To Romanus the chamberlain: four larger wool rugs, four place covers, four bila, four stool covers, six covers for chairs, two caldrons, two ivory chairs; and so that he would aid in our cause: thirty pounds of gold.
(9) To Domninus the chamberlain: four larger wool rugs, four larger rugs, four medium sized bila, four table covers, four medium sized bila, six stool covers, six covers for chairs, two larger caldrons, two ivory chairs, two ivory stools, four ostriches; and so that he may help us according to those things which were written to lord Claudianus: fifty pounds of gold.
(10) To Scholasticius, the chamberlain, the same in all things as those which were dispatched to Chryseros: and one hundred pounds of gold. And to Theodore, his domestic according to the promises of lord Claudianus, if he should persuade Scholasticius that he desist from friendships with our adversaries: fifty pounds of gold. We have directed also gifts4 to him which ought to persuade him that he should think in our favor: two wool rugs, two place covers, four table cloths, four rugs, four stools, six stool covers for chairs, two caldrons, two ostriches.
(11) To the most magnificent Artaba the same in all things as those which were dispatched to Scholasticius both in kinds: and that he would help us as was written to him: one hundred pounds of gold.
(12) To Magister, the same in all things as were dispatched to Artaba, in the same kinds: and one hundred pounds of gold. And to his domestic equally in all things as those dispatched to Rufinus.
(13) And to the quaestor, the same as those things which were destined for Magister: and one hundred pounds of gold. And to his domestic Ablalius equally in all things as Eustathius.
(14) A letter was written by your brother to the most reverend clerics so that all these things be dispatched, if anything was done out of devotion to my holy lord and should happen to be accomplished, and that is what is necessary, with the good will and advice of the lord Philip and the lord Claudianus.
1 For the critical text of this letter see Schwartz, ACO 1.4 pp. 224-225. Geerard numbers this letter 5396 in CPG.
2 The libra was the Roman pound of 12 ounces.
3 Pulcheria, elder sister of Theodosius II. She received the title Augusta when she became regent in 414.

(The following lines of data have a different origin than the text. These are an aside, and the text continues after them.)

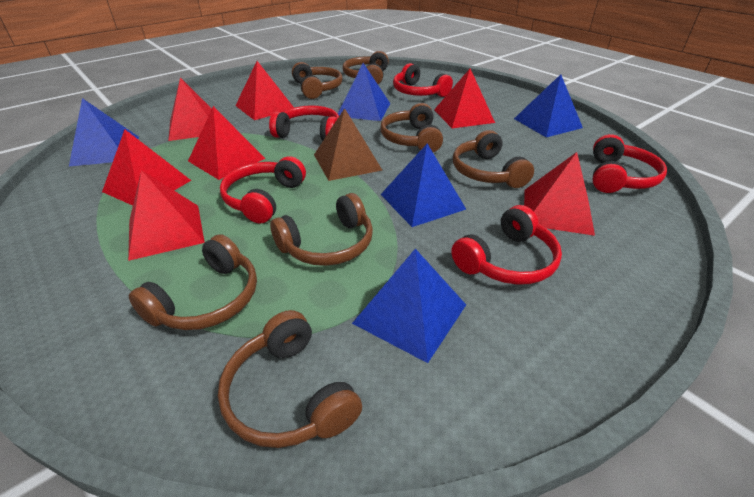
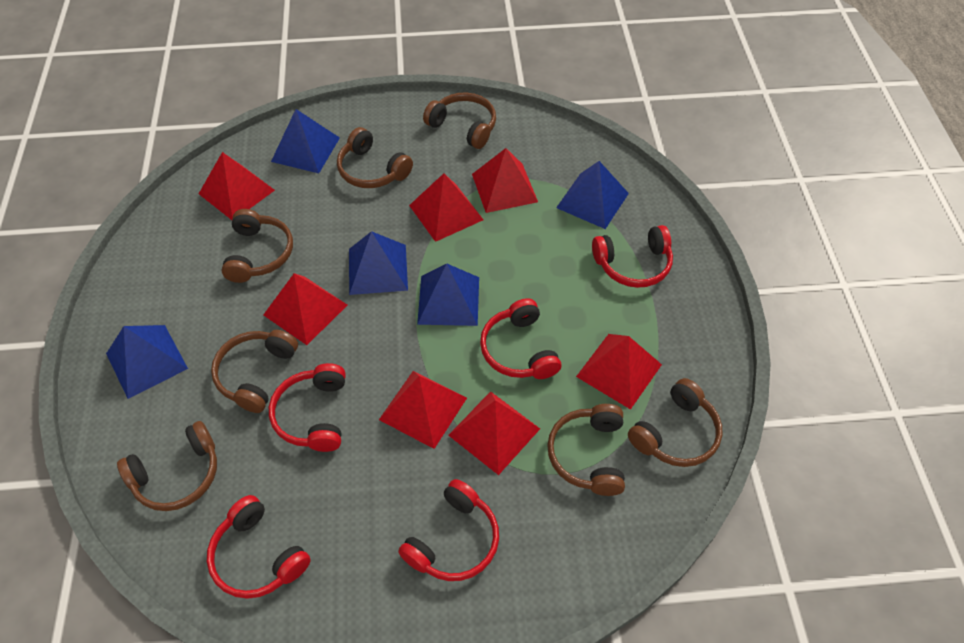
brown pyramid: 1 -> 0

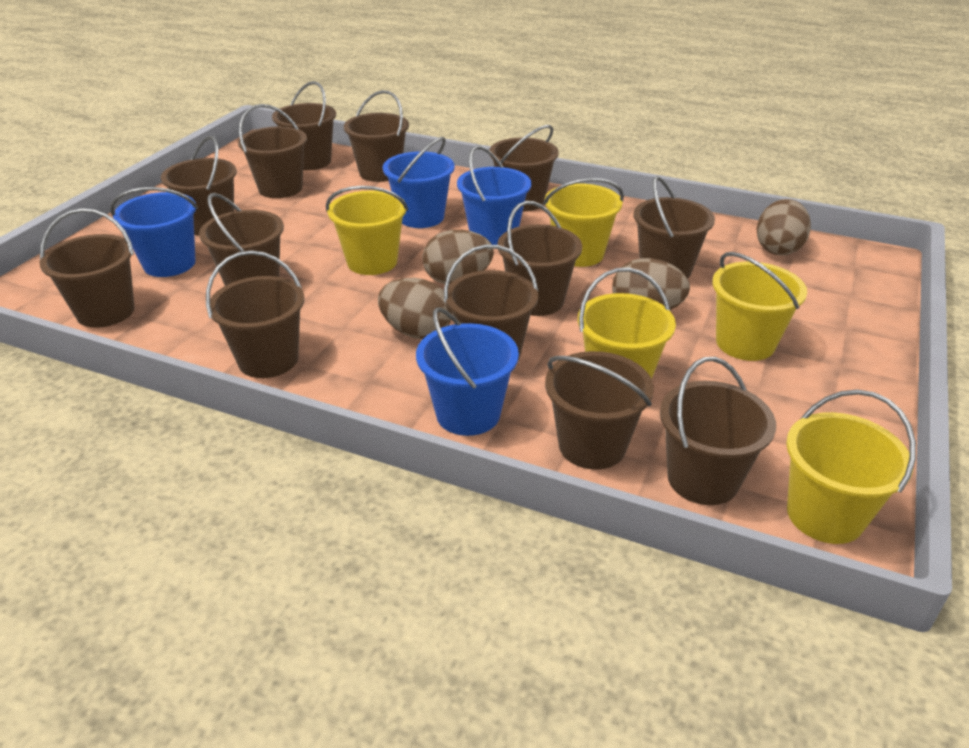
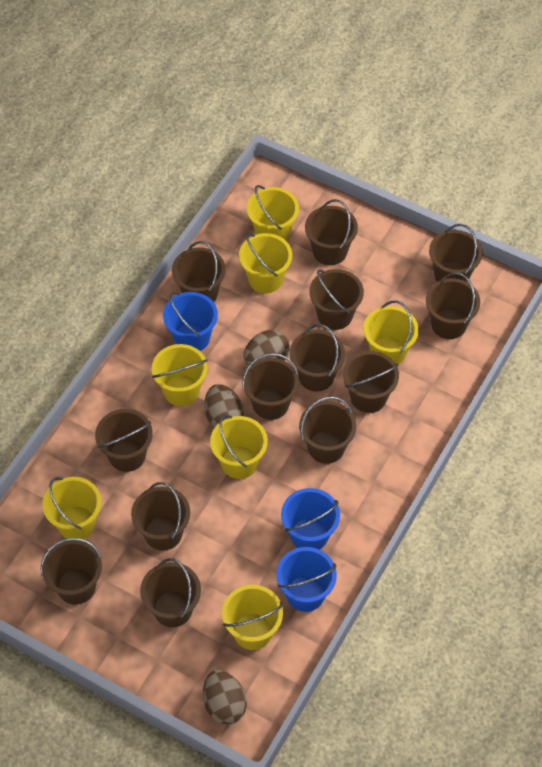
blue bucket: 4 -> 3
brown egg: 4 -> 3
yellow bucket: 5 -> 7

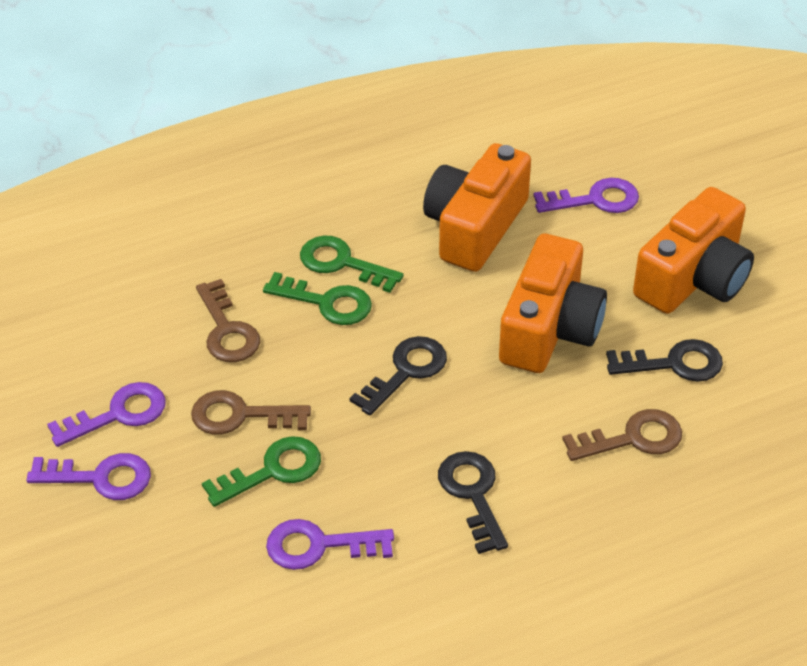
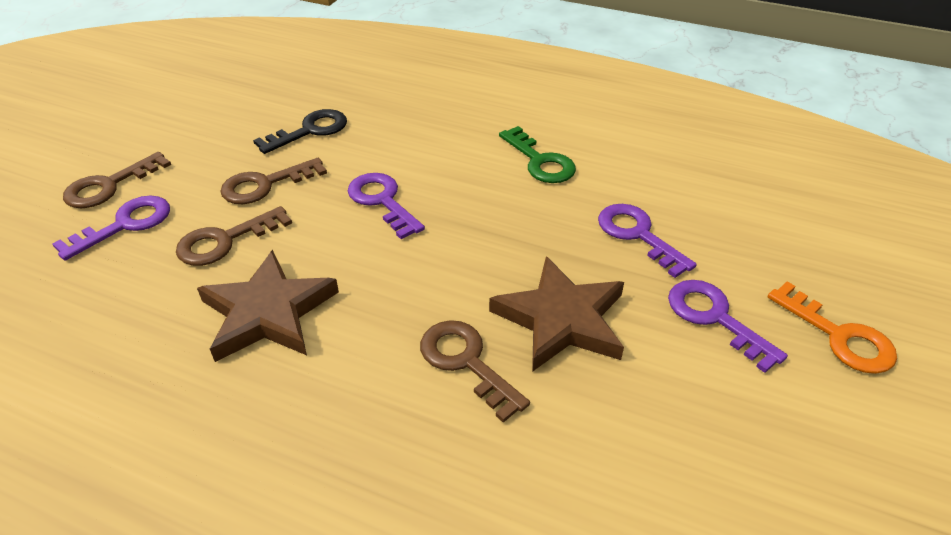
black key: 3 -> 1
brown key: 3 -> 4
brown star: 0 -> 2
green key: 3 -> 1
orange camera: 3 -> 0
orange key: 0 -> 1

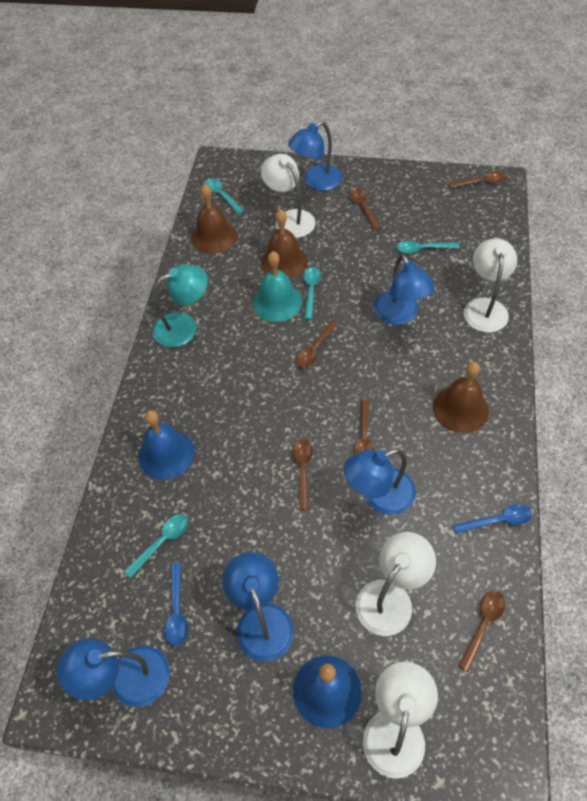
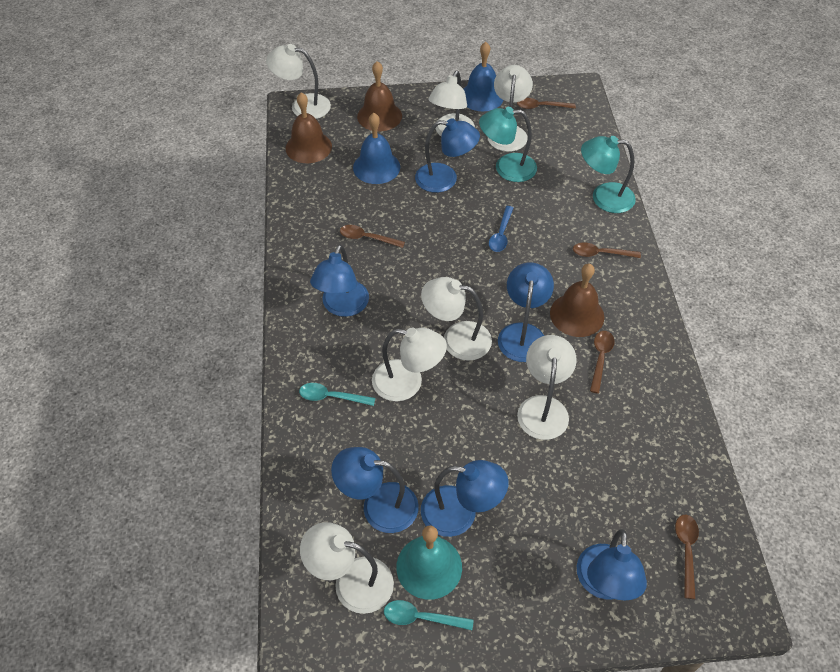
blue lamp: 5 -> 6
blue spoon: 2 -> 1
brown spoon: 6 -> 5
turquoise lamp: 1 -> 2
turquoise spoon: 4 -> 2
white lamp: 4 -> 7

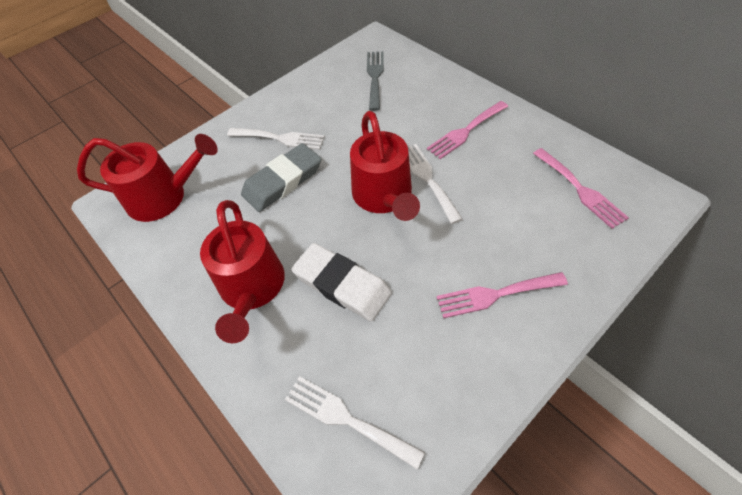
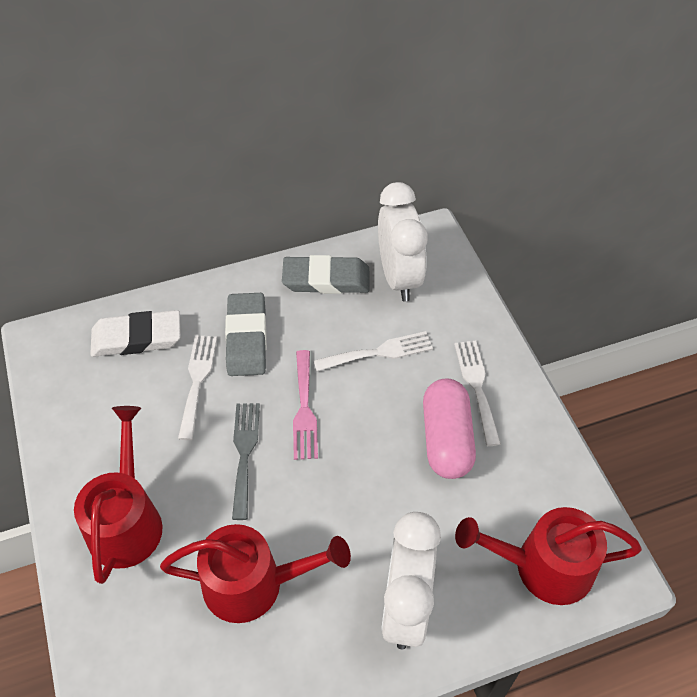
grey eraser: 1 -> 2
pink capsule: 0 -> 1
pink fork: 3 -> 1
white clock: 0 -> 2

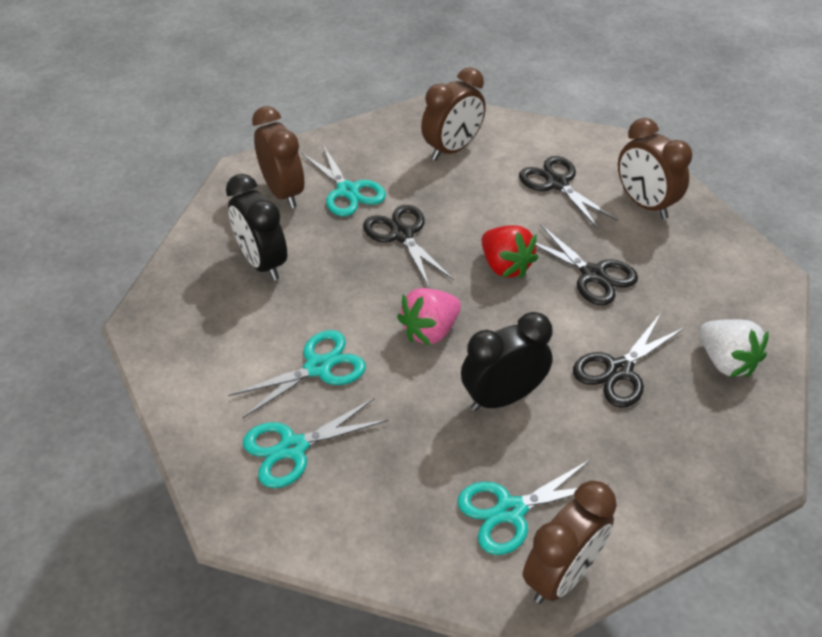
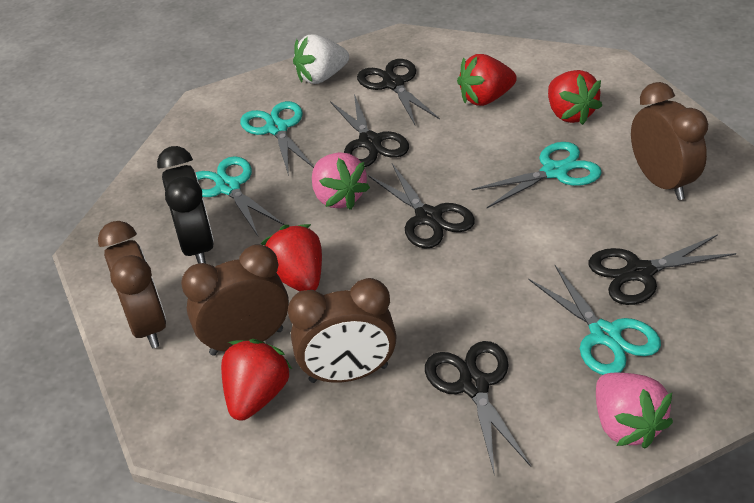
black clock: 2 -> 1
black scissors: 4 -> 5
pink strawberry: 1 -> 2
red strawberry: 1 -> 4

4 The word eulogiae, here translated “gifts,” appears to be a diplomatic phrase actually meaning. “bribes.” It is difficult to pass judgment on this matter. The court at Constantinople evidently was corrupt. One very revealing item is found on p. 224, line 28: eulogiae consuetudinariae supplices, “customary suppliant gifts.” If this was customary, the action of Cyril was not so unusual. How this treasure was transported to the capital is an unanswered problem. The date of this catalogue was during the time of the council or soon after it. Wickham, Select Letters, 66, note 8, translates persoina as possibly “pews” or “benches,” and suggests that the ostriches must be pieces of furniture or of upholstery. See P. Batiffol, “Les présents de Saint Cyrille à la cour de Constantinople,” Bulletin d’ancienne littérature et d’archéologie chrétienne, 1 ( 1911), 247-264 (= Etudes de Liturgie et d’Archéologie Chrétienne, Paris, 1919).